Yang Perlu Dikerjakan: Tuliskan ulang tanpa perubahan bagian teks tentang Bulfest 2025 dari "BULELENG Festival (Bulfest)" sampai "tradisi melalui seni.".

======== Potongan Teks

Bulfest 2025: Pameran Seni Rupa Topeng, Jejak Budaya dan Ekspresi Kontemporer

 Bulfest 2025: Pameran Seni Rupa Topeng, Jejak Budaya dan Ekspresi Kontemporer

Pameran Seni Rupa Topeng di Bulfest 2025/Foto: Surya Darma

BULELENG Festival (Bulfest) 2025 berlangsung meriah pada 18–23 Agustus di Kota Singaraja, Bali. Kali ini, mengangkat tema “The Mask History of Buleleng: Topeng Leluhur, Jiwa Buleleng”. Festival ini bukan sekadar ruang hiburan, tetapi juga momentum untuk meneguhkan jejak sejarah dan menghidupkan kembali tradisi melalui seni.

Selain pertunjukan seni tradisional dan kontemporer, salah satu agenda utama yang menyita perhatian adalah Pameran Seni Rupa Topeng, yang mempertemukan warisan leluhur dengan tafsir visual para seniman masa kini. Singaraja telah lama dikenal sebagai salah satu episentrum seni topeng di Bali Utara.

================
======== Baris Data

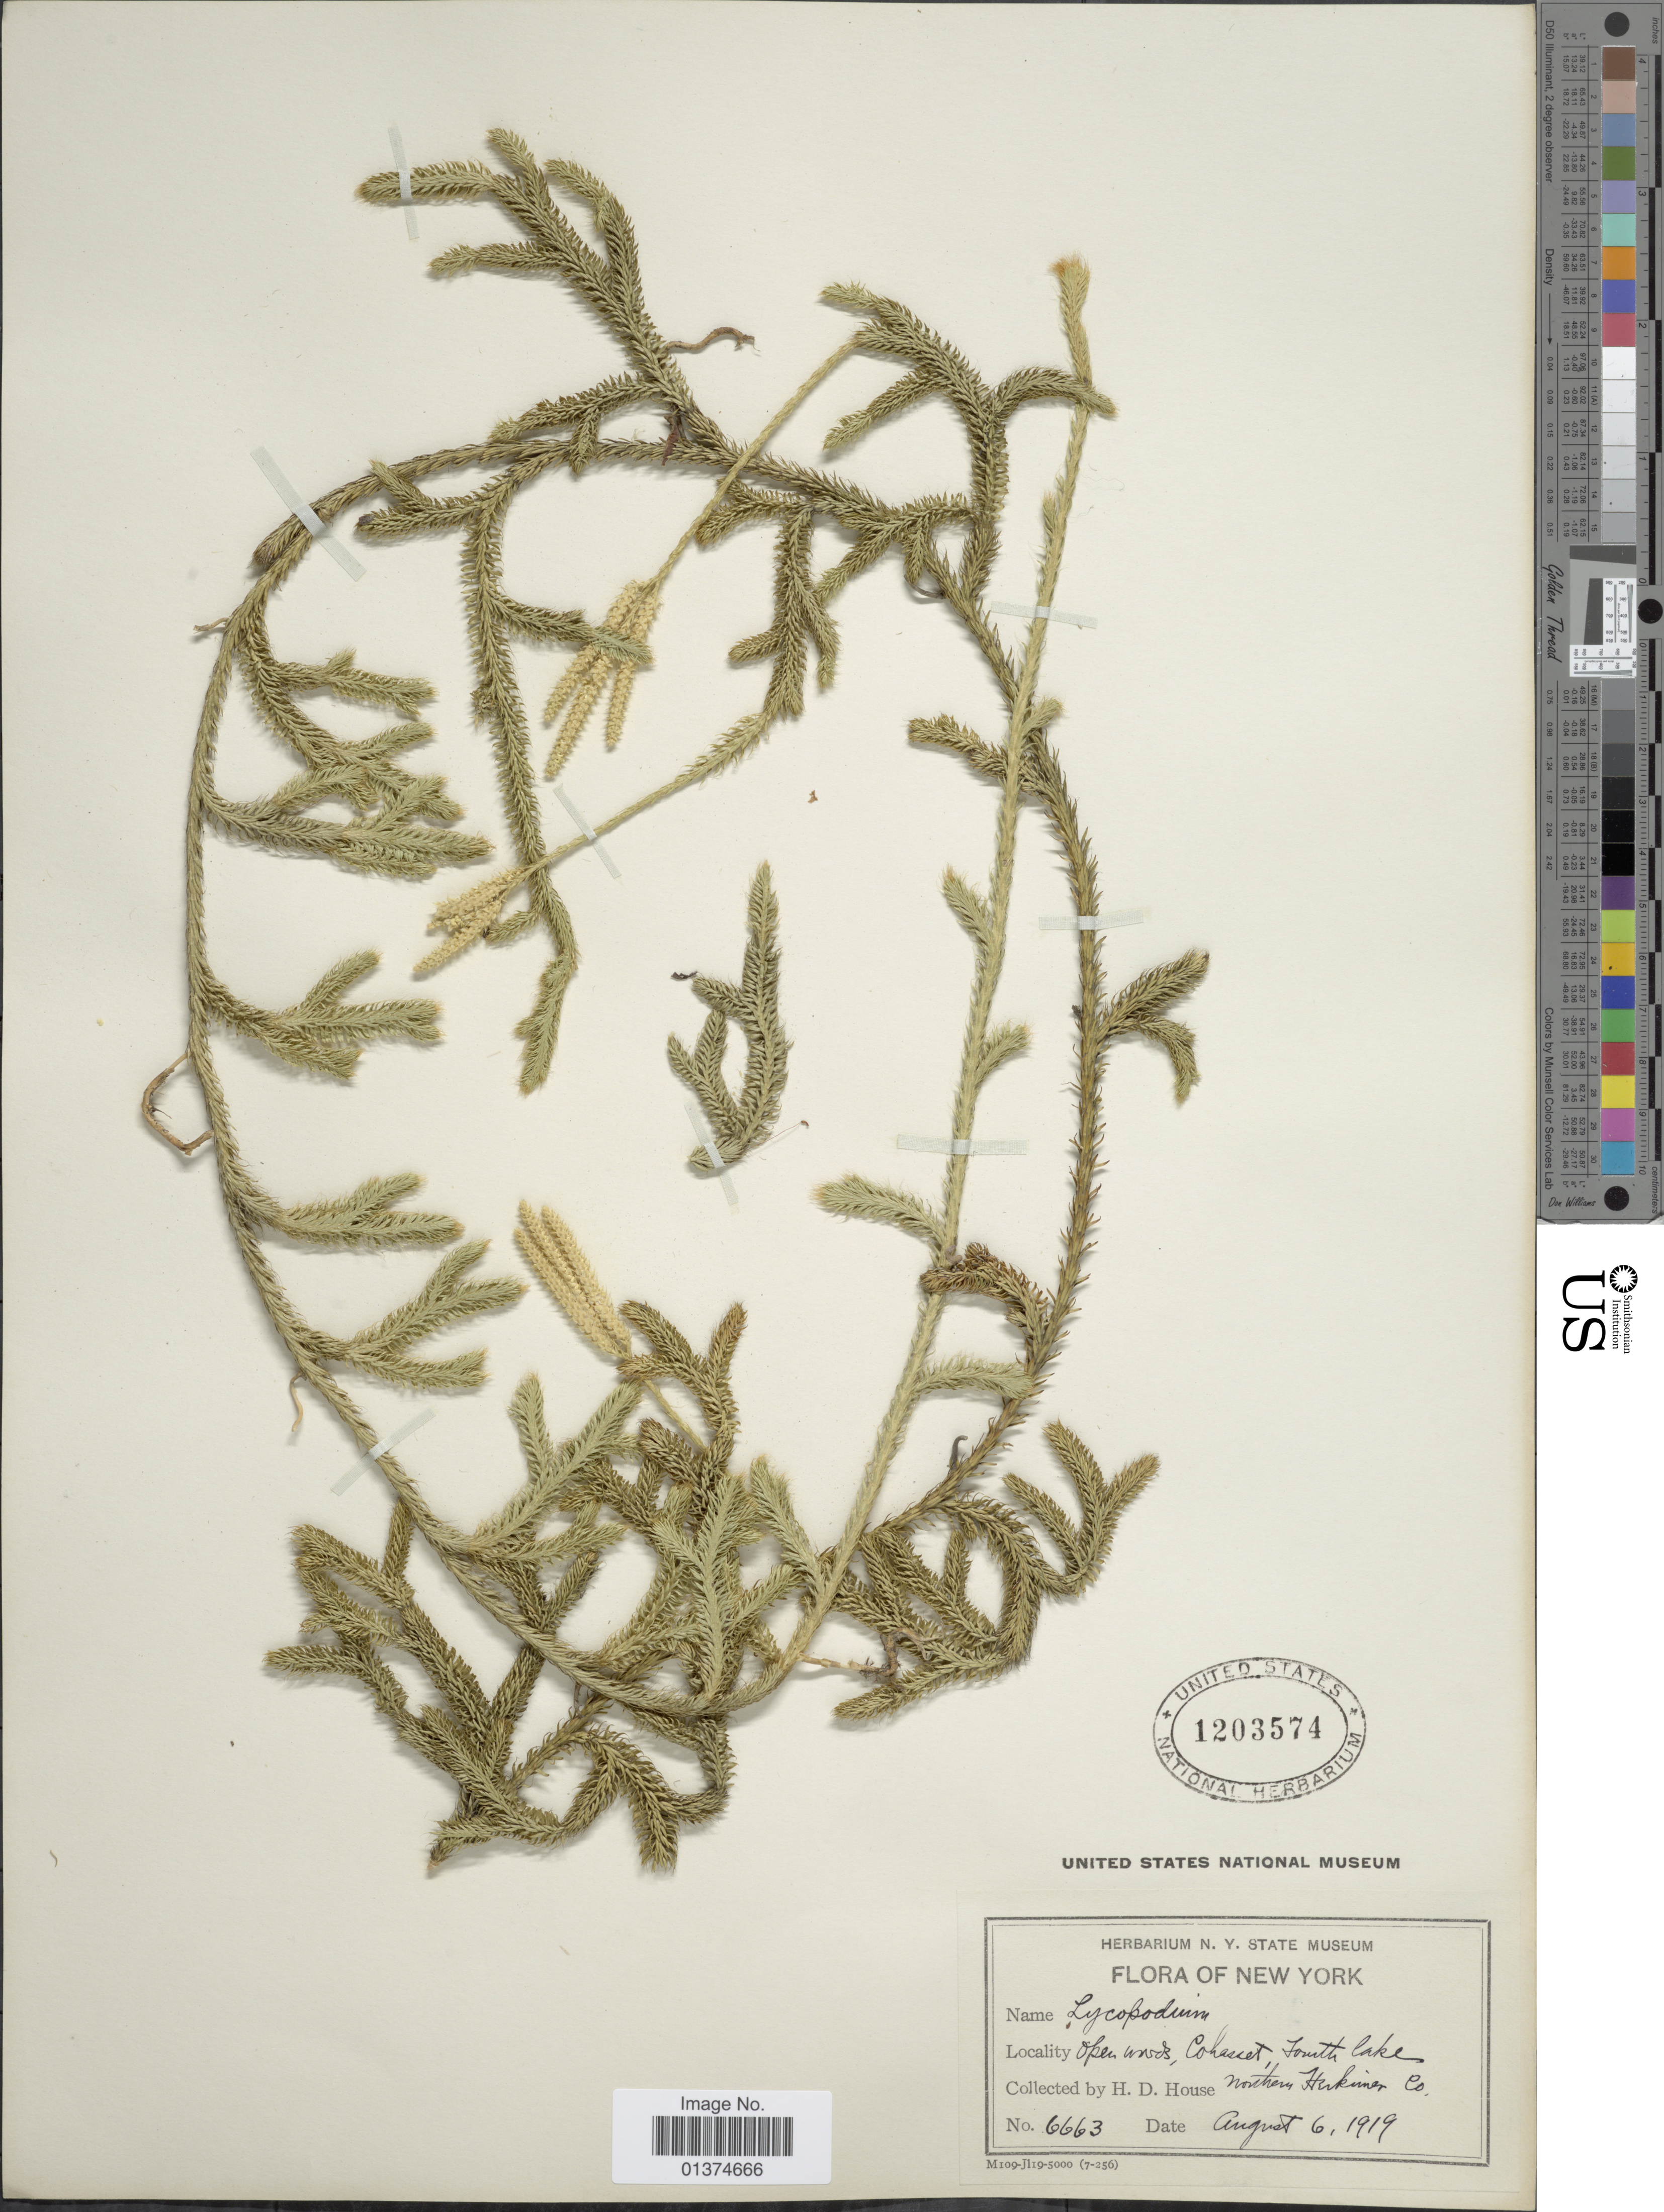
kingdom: Plantae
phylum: Tracheophyta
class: Lycopodiopsida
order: Lycopodiales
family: Lycopodiaceae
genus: Lycopodium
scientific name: Lycopodium clavatum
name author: L.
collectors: H. D. House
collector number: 6663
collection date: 1919-08-06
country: United States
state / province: New York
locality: Open woods, Cohasset, South Lakes, Northern Herkimer Co.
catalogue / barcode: US 1203574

================

Hasil Latihan:
BULELENG Festival (Bulfest) 2025 berlangsung meriah pada 18–23 Agustus di Kota Singaraja, Bali. Kali ini, mengangkat tema “The Mask History of Buleleng: Topeng Leluhur, Jiwa Buleleng”. Festival ini bukan sekadar ruang hiburan, tetapi juga momentum untuk meneguhkan jejak sejarah dan menghidupkan kembali tradisi melalui seni.